Nous discutons ensuite des cas d’usage cibles. Un assistant support qui répond aux clients sur la base de la documentation produit n’a pas le même profil qu’un assistant juridique qui aide un avocat à trouver une jurisprudence pertinente. Le premier vise une réponse courte et précise ; le second cherche une exhaustivité raisonnée avec citations. Cette différence pilote tous les choix techniques en aval.
Ce qu’on construit ensemble
Le pipeline d’ingestion est la première brique. Nous extrayons le texte de vos sources (parsing PDF, scraping intranet, connexion API selon le cas), nous segmentons en passages cohérents (typiquement 500 à 1 500 caractères avec chevauchement), nous calculons des embeddings (OpenAI, Cohere, Voyage AI, ou modèles open source comme BGE), et nous stockons dans une base vectorielle (pgvector dans Postgres pour les cas modestes, Qdrant ou Weaviate pour les volumes importants).
La recherche utilise un mix de similarité sémantique (le sens du mot) et de recherche lexicale (les mots-clés exacts).
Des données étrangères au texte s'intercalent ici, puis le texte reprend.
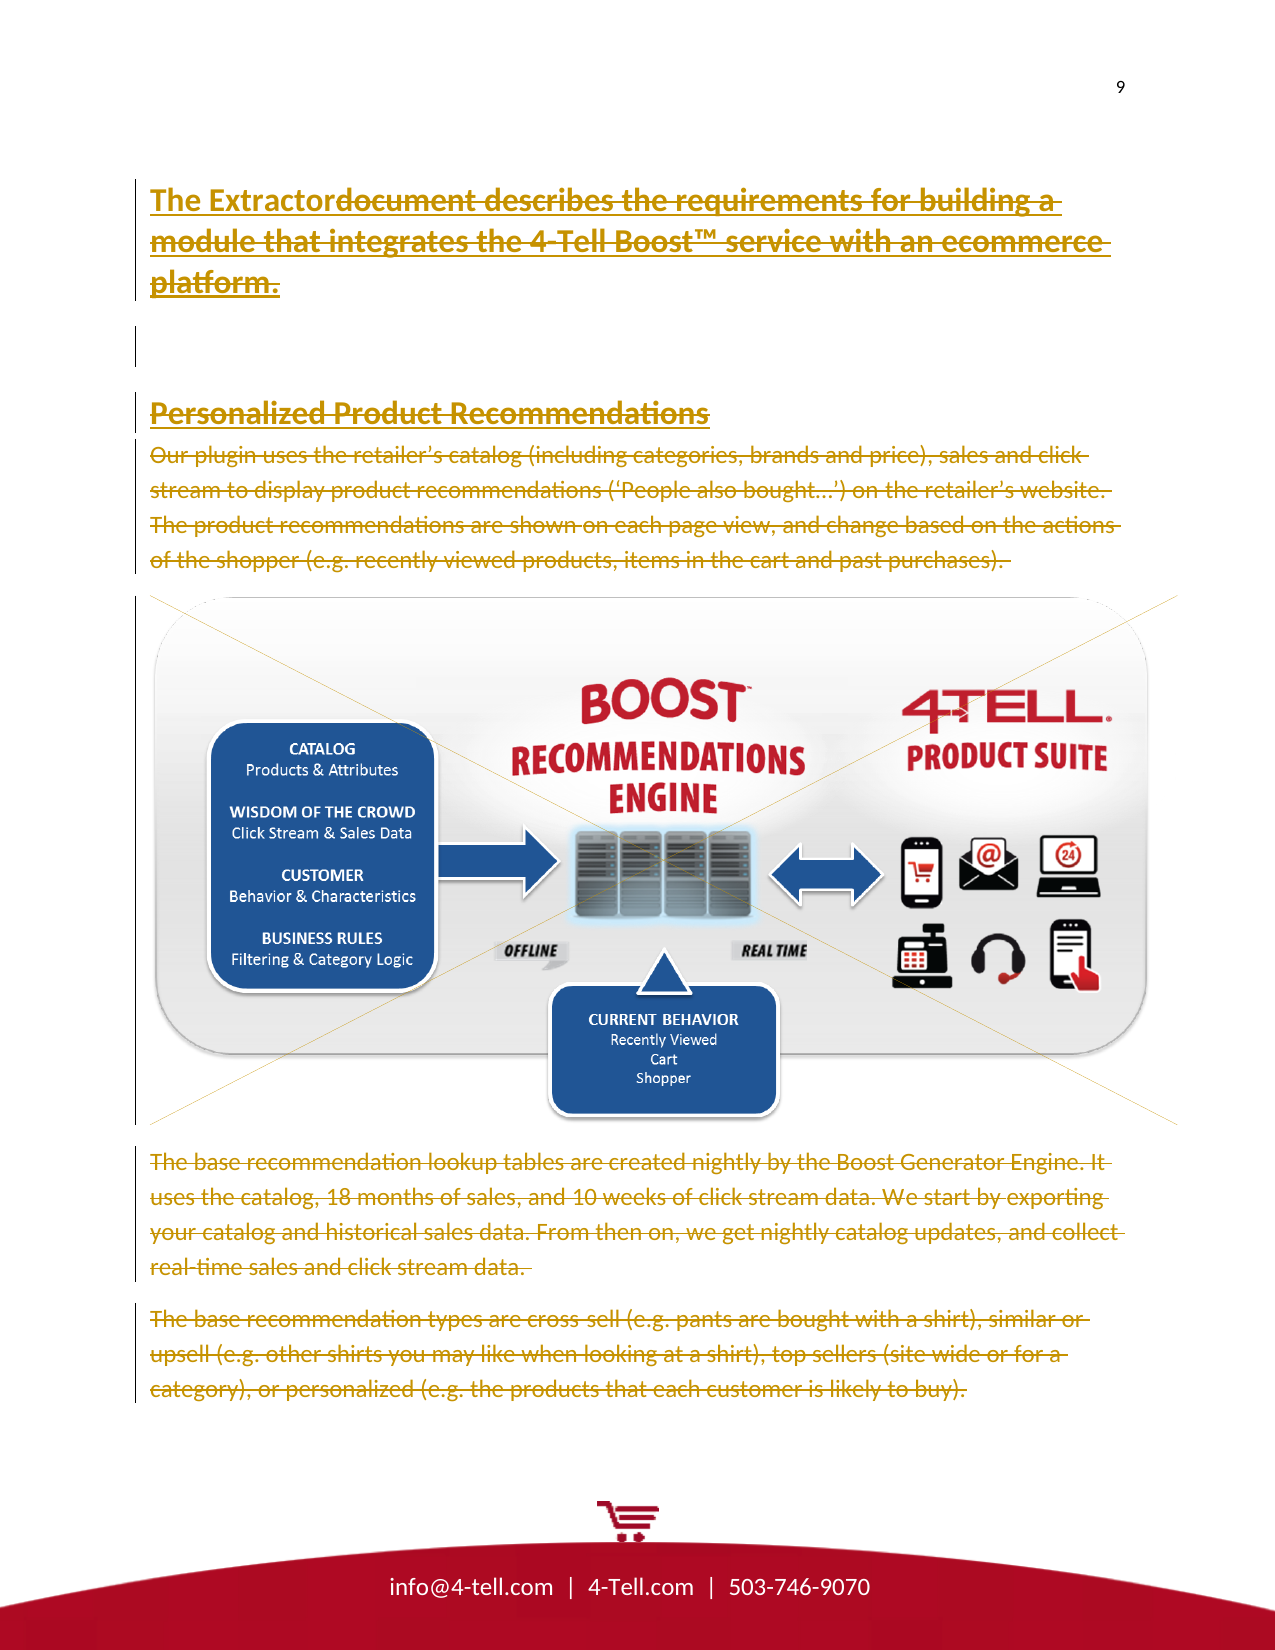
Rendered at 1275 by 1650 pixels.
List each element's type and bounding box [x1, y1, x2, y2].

picture [152, 595, 1176, 859]
picture [150, 597, 661, 1124]
picture [152, 861, 1175, 1125]
picture [666, 596, 1178, 1124]
picture [0, 1501, 1275, 1650]
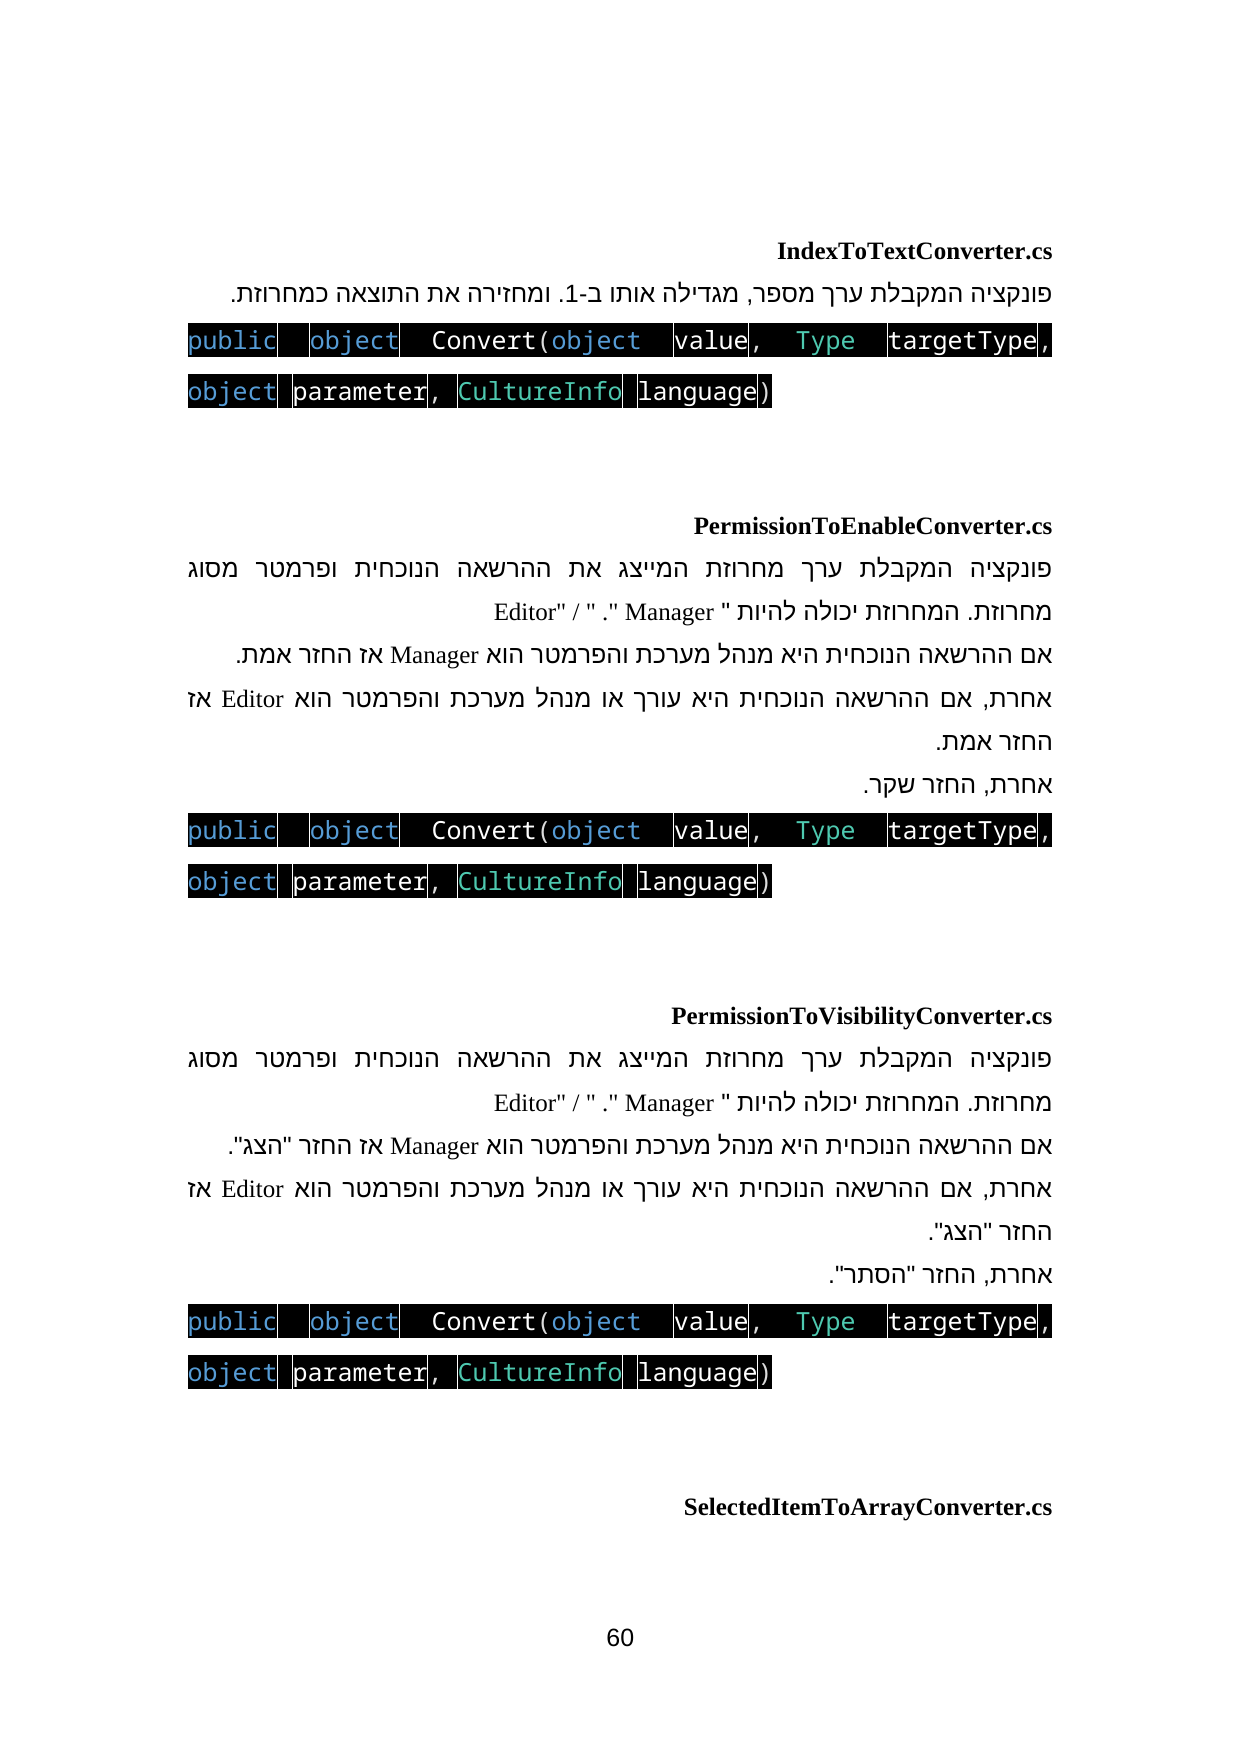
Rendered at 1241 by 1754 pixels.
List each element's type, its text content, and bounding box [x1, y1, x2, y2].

Cette combinaison, dite hybride, donne de bien meilleurs résultats que la sémantique seule, surtout pour les requêtes contenant des termes techniques ou des références précises (numéros d’articles, codes produits, noms propres).
La génération de réponse passe par un LLM (GPT-4, Claude, Mistral selon les critères de coût, qualité, souveraineté). Le prompt contient les passages récupérés et demande au modèle de répondre exclusivement à partir de ceux-ci, en citant la source. Cette discipline réduit drastiquement les hallucinations — le modèle préfère reconnaître qu’il ne sait pas plutôt qu’inventer.
L’interface conversationnelle s’adapte à votre contexte. Web app intégrée à votre intranet, bot Slack ou Teams pour les équipes internes, widget embeddable pour un produit SaaS, parfois même une intégration directe dans votre CRM ou ticketing. Nous privilégions les canaux que vos équipes utilisent déjà plutôt que d’imposer un nouveau front.
Notre approche partenaire
Nous insistons systématiquement sur la traçabilité. Chaque réponse produite par l’assistant doit citer les sources mobilisées, avec un lien direct vers le passage exact dans le document d’origine. Cette transparence change tout : l’utilisateur peut vérifier en un clic, et la confiance dans l’outil s’installe. Sans citations, un assistant IA est juste un oracle dont personne ne sait s’il dit vrai.
Côté sécurité, nous prenons au sérieux les ACL documentaires. Si votre corpus contient des documents à diffusion restreinte (contrats, dossiers RH, données clients), nous propageons ces droits jusqu’à la couche de recherche : un utilisateur ne récupère jamais un passage auquel il n’a pas accès. Cette discipline est non négociable.
Sur les corpus très sensibles, nous orientons vers du self-hosted. Des modèles comme Llama 3.1 ou Mixtral, déployés en interne via Ollama, vLLM ou Triton, atteignent désormais des niveaux de qualité acceptables pour beaucoup de cas RAG — sans qu’aucun prompt ne quitte votre infrastructure.
Quelques réalisations
Nos missions RAG et assistants IA sont en bonne partie sous NDA. Les cas récurrents que nous traitons : assistant interne pour équipes support (base de connaissance produit), copilote juridique (sur corpus de jurisprudence et de doctrine), assistant RH (procédures internes, accord d’entreprise), recherche sémantique pour cabinets d’expertise, assistants documentaires pour éditeurs SaaS souhaitant proposer une couche conversationnelle à leur produit.
Et après le déploiement
Un assistant RAG vit avec son corpus. Si la documentation source n’est pas mise à jour, l’assistant devient progressivement obsolète. Nous mettons en place des pipelines d’ingestion incrémentale (un document modifié est ré-indexé automatiquement) et nous proposons un suivi régulier — typiquement quelques jours par trimestre — pour analyser les requêtes des utilisateurs, identifier les lacunes du corpus, ajuster le prompt système, mesurer le taux de satisfaction et de réponses traçables.